Code Construction Rules

  • Use repository and service layers for all data access.
  • Use parameterized queries via Knex to prevent SQL injection.
  • Validate all API inputs with a DTO pattern and schema validation.
  • Persist live-tracking data with a dedicated LiveLocation model and efficient indexing.
  • Keep business logic in services; keep controllers thin.
  • Write unit tests for services and integration tests for routes.
  • Do not bypass authentication where required; enforce RBAC.

Security and Production Rules

  • Use HTTPS/TLS in all environments; rotate secrets via environment variables.
  • JWT-based authentication with RS256; use short-lived access tokens and refresh tokens.
  • Audit trails for critical actions (device assignment, route changes, maintenance updates).
  • Limit data exposure; redact PII in logs and responses.
  • Enable network-level security (CORS, IP allowlists) and request rate limiting.

Testing Checklist

  • Unit tests for services and models.
  • Integration tests for API routes, DB interactions, and auth.
  • End-to-end tests for critical flows: vehicle check-in, route assignment, live tracking join/leave.
  • CI pipeline runs linting, type checking, and test suite on each PR.

Common Mistakes to Avoid

  • Relying on global state or singletons across requests.
  • Unparameterized SQL or string concatenation in queries.
  • Neglecting security reviews for live-tracking endpoints.
  • Over-optimistic assumptions about real-time data throughput.
  • Ignoring migrations and data seeding in development.

Related Cursor rules templates

Explore adjacent Cursor rules templates for similar stacks, workflows, and production constraints.

FAQ

What is a Cursor rules template for a logistics fleet management app?

A Cursor rules template provides a copyable .cursorrules block and stack-specific guidelines to help Cursor AI reason about a Node.js + PostgreSQL fleet app with vehicles, drivers, routes, fuel, maintenance, and live tracking.

What stack does this template target?

Node.js with Express, TypeScript, PostgreSQL, Knex, Socket.IO for live tracking, and JWT-based authentication. The rules enforce safe AI-assisted development and consistent architecture.

How should live tracking be modeled?

Live tracking should stream vehicle locations via WebSocket, store only necessary coordinates in a LiveLocation entity, and persist logs in PostgreSQL with proper indexing and privacy controls.

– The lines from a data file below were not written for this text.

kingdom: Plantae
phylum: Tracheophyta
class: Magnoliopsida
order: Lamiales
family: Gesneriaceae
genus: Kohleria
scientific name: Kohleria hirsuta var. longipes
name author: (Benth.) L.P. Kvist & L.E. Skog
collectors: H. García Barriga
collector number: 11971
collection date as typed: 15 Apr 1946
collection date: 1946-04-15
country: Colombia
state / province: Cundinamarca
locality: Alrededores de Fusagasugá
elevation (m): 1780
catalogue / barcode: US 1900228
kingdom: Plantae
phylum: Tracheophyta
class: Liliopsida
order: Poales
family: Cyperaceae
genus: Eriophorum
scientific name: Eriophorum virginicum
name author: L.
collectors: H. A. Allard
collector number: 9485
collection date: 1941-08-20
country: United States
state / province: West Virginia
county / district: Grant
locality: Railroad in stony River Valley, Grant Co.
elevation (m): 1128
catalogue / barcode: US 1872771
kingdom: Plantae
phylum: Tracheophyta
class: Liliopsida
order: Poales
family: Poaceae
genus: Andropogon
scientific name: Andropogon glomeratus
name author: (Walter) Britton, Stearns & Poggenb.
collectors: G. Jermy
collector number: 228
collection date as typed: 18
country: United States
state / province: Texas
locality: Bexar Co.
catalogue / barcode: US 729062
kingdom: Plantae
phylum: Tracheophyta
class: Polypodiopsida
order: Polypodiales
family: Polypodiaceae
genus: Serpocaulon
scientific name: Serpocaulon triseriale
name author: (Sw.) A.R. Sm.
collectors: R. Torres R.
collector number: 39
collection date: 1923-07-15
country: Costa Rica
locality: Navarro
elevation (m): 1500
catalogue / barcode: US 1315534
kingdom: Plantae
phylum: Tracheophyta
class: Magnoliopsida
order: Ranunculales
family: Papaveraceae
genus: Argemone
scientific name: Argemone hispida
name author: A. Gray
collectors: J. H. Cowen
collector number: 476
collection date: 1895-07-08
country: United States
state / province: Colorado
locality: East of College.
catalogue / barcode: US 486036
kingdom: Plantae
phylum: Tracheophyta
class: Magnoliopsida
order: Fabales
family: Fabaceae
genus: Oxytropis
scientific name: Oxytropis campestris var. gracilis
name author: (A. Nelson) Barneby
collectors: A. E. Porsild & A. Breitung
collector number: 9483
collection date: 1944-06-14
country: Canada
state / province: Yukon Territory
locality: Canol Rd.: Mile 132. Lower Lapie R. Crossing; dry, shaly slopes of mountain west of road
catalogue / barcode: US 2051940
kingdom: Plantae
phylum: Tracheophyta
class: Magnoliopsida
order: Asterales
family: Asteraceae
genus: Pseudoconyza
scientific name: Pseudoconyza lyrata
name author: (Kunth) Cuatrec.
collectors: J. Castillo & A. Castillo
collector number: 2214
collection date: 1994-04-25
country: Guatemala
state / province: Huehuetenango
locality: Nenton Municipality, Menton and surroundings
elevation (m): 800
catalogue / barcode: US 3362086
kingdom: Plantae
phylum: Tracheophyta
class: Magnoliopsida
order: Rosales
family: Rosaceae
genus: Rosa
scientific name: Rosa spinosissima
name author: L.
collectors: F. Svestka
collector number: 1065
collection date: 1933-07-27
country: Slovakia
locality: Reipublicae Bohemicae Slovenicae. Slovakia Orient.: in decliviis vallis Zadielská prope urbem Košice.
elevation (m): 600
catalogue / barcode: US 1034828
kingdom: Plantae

What are the prohibited actions?

Do not execute arbitrary code or eval, avoid concatenated SQL or unsafe raw queries, do not expose secrets in logs, and avoid architecture drift by enforcing repository/service boundaries.

Where do I paste the .cursorrules block?

Place the block at the project root as .cursorrules, then run the Cursor AI workflow to apply the rules during development.

What are the main entities in this domain?

Vehicle, Driver, Route, FuelLog, MaintenanceLog, and LiveLocation form the core entities, with relationships linking Vehicles to Drivers and Routes to Stops for planning and tracking.